У Савичева отвалилась челюсть.

— Что если он меня убьет, это обставят как несчаст­ный случай. А ему, Блинову, смягчат режим и разрешат прогулки в неурочное...

— Да врет он! — перебил начальник колонии, стара­ясь опять не сорваться в крик, даже голос задрожал. По­лез в карман за носовым платком.

— Ему сейчас хоть в жопу вперед ногами, все едино, вот он и поливает грязью... Ох, смотри, Мигунов, до­прыгаешься ты у меня...

Воронов с невозмутимой привычностью записывал что-то в протокол. Он левша, кисть будто тянется за ручкой, как привязанная.

— И все-таки — что произошло между вами? Говори­те по сути дела. Обстоятельства мы выясним потом.

— Хорошо, — сказал Мигунов. — В три часа трид­цать минут я проснулся от того, что почувствовал чьи-то пальцы на своей шее. Это был Блинов. Он ду­шил меня. Я оттолкнул его. Некоторое время мы бо­ролись, потом он оказался на своей кровати. Он ска­зал, что все равно убьет меня. Говорил всякие гадости про меня и про моих родственников. Сказал, что, когда выйдет на волю, первым делом убьет мою жену и моего сына. Тогда я схватил подушку и накрыл его лицо, чтобы не слышать этого. Ну, и, наверное, заду­шил его в этот момент... Не имея, конечно, умысла на убийство...

— Какой подушкой вы его накрыли? - спросил сле­дователь. — Чья была подушка?

— Моя.

— Где она лежала?

— На кровати, наверное.

— И вы смогли дотянуться до нее, продолжая удер­живать Блинова на его кровати?

Мигунов подумал. В самом деле...

— Я плохо помню.
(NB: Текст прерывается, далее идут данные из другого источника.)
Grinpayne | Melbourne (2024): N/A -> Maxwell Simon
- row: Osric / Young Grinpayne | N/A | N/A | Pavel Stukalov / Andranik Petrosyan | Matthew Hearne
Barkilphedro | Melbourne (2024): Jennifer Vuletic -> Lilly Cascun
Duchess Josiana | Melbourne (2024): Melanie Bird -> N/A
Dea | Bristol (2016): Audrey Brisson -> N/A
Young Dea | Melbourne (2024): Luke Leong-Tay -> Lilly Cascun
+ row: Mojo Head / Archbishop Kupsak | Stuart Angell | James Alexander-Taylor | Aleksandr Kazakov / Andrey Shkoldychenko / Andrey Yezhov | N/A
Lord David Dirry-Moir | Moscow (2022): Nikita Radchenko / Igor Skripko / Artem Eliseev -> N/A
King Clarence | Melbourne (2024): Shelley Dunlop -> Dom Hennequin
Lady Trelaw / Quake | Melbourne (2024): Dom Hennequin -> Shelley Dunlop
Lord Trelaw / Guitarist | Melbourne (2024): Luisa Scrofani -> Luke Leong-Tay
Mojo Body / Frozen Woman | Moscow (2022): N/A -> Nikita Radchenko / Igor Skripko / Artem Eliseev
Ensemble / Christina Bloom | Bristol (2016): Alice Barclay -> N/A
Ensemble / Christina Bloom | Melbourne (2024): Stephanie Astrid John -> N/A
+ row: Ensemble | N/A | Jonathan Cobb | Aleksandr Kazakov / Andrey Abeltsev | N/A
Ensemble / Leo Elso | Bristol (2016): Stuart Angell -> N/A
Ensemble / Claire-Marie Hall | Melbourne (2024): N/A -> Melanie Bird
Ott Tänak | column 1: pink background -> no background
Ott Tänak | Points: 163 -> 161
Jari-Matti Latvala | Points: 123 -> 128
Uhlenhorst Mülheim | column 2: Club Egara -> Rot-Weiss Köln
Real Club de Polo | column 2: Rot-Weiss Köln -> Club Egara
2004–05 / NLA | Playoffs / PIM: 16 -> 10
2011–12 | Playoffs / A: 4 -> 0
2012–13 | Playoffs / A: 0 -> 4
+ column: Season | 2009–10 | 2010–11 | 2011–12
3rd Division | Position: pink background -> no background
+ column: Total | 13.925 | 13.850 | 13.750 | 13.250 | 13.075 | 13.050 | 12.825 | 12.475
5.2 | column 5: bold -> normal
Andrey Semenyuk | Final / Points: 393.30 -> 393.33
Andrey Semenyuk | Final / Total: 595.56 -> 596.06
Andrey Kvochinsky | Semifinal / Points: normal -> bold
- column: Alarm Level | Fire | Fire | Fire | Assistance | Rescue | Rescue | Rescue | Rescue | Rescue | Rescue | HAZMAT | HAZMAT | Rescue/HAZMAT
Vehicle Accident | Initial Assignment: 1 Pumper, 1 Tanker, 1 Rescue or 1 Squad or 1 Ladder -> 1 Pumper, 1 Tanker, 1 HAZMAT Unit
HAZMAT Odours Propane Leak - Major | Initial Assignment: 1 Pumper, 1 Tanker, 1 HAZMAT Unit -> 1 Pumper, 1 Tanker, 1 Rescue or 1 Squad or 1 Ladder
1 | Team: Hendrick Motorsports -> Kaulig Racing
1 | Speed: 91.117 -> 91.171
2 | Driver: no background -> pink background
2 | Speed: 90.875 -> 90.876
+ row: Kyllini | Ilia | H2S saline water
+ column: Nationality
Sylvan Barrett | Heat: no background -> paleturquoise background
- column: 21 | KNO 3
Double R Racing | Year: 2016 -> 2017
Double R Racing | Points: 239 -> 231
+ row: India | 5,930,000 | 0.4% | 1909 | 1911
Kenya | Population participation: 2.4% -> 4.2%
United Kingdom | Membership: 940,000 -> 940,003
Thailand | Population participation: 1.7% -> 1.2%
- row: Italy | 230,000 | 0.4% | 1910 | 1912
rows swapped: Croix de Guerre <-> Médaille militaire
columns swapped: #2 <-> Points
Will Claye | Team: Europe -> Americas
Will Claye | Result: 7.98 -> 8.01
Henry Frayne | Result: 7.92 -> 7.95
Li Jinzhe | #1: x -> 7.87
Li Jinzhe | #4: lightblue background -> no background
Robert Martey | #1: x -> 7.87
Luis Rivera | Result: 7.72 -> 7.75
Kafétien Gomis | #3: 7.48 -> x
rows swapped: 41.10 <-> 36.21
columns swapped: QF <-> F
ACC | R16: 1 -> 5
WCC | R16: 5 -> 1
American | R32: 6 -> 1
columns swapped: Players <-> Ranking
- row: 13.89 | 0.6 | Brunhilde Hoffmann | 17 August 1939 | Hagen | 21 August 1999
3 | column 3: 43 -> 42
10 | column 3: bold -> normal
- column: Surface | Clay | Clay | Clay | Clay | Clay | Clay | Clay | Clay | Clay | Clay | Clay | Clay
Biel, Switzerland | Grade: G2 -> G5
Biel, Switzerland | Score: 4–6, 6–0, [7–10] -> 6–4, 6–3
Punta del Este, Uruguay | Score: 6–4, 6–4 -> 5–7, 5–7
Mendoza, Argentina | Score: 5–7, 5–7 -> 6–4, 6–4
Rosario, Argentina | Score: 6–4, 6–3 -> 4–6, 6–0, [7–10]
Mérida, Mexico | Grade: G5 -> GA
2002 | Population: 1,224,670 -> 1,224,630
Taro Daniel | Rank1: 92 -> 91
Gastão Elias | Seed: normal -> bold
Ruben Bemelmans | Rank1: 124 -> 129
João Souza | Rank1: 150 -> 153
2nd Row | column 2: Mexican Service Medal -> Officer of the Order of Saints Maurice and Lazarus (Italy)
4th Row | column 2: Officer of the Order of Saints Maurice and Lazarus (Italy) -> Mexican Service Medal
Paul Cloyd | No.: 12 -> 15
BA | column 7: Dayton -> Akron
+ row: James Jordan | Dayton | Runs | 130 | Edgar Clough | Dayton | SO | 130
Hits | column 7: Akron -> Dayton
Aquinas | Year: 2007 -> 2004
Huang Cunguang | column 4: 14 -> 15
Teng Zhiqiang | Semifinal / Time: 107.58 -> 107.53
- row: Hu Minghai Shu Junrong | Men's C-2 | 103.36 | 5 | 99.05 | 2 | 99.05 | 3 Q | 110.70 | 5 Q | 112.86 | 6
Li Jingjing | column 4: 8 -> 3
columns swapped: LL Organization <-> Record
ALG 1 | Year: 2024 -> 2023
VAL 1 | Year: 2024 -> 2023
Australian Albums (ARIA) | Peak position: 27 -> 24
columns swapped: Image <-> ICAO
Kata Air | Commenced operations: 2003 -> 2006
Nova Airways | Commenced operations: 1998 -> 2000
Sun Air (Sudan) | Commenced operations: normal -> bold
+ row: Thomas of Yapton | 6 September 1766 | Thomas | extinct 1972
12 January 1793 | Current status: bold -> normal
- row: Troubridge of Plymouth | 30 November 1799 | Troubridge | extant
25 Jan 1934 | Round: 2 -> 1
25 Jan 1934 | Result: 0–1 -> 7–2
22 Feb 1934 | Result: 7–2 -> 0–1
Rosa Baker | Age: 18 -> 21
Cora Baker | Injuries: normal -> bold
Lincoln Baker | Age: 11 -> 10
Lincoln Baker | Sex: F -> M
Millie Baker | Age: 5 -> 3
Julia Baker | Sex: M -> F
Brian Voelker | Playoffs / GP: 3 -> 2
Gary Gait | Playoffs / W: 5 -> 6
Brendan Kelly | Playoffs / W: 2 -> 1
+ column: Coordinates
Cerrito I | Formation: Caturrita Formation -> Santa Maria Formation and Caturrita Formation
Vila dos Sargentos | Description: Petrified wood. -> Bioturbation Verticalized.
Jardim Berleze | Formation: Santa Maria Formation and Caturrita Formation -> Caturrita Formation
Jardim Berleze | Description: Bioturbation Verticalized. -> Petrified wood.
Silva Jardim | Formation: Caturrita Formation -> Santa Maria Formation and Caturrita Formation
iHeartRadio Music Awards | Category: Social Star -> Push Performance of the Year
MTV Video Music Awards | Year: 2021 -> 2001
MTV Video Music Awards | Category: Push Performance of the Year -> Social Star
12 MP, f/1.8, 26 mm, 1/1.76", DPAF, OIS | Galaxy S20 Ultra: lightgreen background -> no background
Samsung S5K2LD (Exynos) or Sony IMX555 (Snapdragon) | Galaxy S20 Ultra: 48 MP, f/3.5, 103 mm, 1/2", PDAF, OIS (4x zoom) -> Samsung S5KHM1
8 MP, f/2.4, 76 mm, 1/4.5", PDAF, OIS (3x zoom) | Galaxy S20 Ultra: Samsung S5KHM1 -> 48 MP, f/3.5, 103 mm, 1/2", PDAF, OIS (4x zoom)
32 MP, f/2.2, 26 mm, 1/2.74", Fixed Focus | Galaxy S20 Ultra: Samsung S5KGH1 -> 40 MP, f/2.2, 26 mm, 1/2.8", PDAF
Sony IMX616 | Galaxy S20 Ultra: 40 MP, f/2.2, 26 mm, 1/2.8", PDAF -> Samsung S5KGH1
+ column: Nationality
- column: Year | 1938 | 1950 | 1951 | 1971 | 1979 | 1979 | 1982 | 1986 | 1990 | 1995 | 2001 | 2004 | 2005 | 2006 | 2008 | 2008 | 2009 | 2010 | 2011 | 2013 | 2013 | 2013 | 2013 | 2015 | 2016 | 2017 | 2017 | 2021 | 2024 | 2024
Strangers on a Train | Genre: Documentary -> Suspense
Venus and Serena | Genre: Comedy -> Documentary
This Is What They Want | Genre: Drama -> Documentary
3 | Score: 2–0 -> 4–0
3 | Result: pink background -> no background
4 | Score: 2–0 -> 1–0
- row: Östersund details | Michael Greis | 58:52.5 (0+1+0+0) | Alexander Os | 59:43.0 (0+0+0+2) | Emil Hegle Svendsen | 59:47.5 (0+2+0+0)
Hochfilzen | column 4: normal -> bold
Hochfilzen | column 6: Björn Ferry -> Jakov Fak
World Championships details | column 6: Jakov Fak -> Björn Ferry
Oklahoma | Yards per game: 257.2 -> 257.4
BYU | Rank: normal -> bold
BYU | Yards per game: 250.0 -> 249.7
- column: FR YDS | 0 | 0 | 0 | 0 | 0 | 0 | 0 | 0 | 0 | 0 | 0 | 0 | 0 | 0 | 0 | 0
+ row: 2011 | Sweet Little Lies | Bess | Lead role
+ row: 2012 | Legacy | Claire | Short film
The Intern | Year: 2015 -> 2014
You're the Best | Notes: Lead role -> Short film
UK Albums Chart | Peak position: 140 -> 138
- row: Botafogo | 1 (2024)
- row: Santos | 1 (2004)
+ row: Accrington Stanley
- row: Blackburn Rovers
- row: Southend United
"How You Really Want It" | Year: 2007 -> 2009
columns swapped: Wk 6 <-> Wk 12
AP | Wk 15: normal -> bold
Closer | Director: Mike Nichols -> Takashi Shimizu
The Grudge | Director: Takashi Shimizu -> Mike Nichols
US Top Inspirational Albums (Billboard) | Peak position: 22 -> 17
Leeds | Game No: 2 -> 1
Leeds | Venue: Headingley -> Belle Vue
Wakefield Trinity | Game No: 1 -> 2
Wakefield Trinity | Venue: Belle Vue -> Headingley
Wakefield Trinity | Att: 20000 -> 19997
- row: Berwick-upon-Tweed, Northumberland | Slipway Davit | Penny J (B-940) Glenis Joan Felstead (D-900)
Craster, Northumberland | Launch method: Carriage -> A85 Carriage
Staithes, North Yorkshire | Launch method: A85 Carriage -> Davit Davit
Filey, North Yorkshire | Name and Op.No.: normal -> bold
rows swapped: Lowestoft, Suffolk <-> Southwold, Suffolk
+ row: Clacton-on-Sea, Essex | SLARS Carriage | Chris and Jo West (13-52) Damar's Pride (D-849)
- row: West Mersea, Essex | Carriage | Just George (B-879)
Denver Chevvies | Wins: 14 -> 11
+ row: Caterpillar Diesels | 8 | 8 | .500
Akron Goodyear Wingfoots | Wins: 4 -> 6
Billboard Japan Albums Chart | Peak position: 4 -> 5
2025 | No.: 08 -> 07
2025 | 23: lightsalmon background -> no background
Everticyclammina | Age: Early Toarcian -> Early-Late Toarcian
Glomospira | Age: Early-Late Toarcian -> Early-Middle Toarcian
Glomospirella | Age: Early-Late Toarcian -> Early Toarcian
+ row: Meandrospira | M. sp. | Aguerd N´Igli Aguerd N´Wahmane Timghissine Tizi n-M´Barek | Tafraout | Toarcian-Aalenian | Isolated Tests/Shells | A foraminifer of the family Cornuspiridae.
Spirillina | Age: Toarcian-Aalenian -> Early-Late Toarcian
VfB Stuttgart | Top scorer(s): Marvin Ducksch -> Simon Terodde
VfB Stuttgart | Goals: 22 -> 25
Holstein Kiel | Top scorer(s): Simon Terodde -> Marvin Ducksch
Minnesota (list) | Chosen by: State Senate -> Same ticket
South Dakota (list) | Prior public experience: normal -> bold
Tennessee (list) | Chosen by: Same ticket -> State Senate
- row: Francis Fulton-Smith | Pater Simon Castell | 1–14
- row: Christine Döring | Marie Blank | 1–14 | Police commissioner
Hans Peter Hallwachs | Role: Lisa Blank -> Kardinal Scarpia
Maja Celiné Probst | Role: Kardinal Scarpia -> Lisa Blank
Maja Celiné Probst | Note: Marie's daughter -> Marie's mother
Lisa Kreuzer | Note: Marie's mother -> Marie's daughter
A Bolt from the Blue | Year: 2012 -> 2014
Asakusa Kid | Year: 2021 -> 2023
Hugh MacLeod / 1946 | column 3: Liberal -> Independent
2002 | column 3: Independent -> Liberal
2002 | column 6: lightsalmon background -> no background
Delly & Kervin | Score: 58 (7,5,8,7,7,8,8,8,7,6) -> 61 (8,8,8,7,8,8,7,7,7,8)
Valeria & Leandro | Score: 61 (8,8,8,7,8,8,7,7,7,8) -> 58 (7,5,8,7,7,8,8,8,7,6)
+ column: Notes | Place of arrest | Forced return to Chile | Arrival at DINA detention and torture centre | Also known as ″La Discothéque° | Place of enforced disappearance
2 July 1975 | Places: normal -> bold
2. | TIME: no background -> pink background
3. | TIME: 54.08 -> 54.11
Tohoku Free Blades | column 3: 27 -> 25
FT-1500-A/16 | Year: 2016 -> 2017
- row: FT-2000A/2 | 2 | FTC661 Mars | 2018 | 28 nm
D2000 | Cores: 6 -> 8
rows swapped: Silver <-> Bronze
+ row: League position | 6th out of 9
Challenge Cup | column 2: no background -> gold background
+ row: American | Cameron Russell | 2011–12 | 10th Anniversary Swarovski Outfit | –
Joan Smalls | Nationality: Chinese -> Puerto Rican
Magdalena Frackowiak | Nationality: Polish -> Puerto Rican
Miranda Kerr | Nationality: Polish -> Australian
Возможно, подушка упала во вре­мя нашей борьбы и я подобрал ее с пола.

— Поднимите подбородок. Повыше.

Изучает следы на шее. Кажется, Блинов в какой-то момент ухватил его за горло, когда сопротивлялся. Ми­гунов надеялся, там что-то осталось. Ну, а даже если не осталось... Плевать.

Он случайно встретился взглядом с Савичевым. Гла­за начальника были темны, он с нетерпением ждал окончания допроса, когда они смогут остаться наедине. Черт, надо было, видно, все-таки подождать до Заозерска со всякими громкими заявлениями.

— Я требую медицинского освидетельствования на предмет нанесения побоев, — проговорил Мигунов, сам удивляясь своего нахальству. — Меня избили во время задержания. Хотя я не оказывал сопротивле­ния.

— Вас освидетельствует врач в СИЗО, — сказал сле­дователь, не отрываясь от бумаг.

— Тогда занесите мое требование в протокол.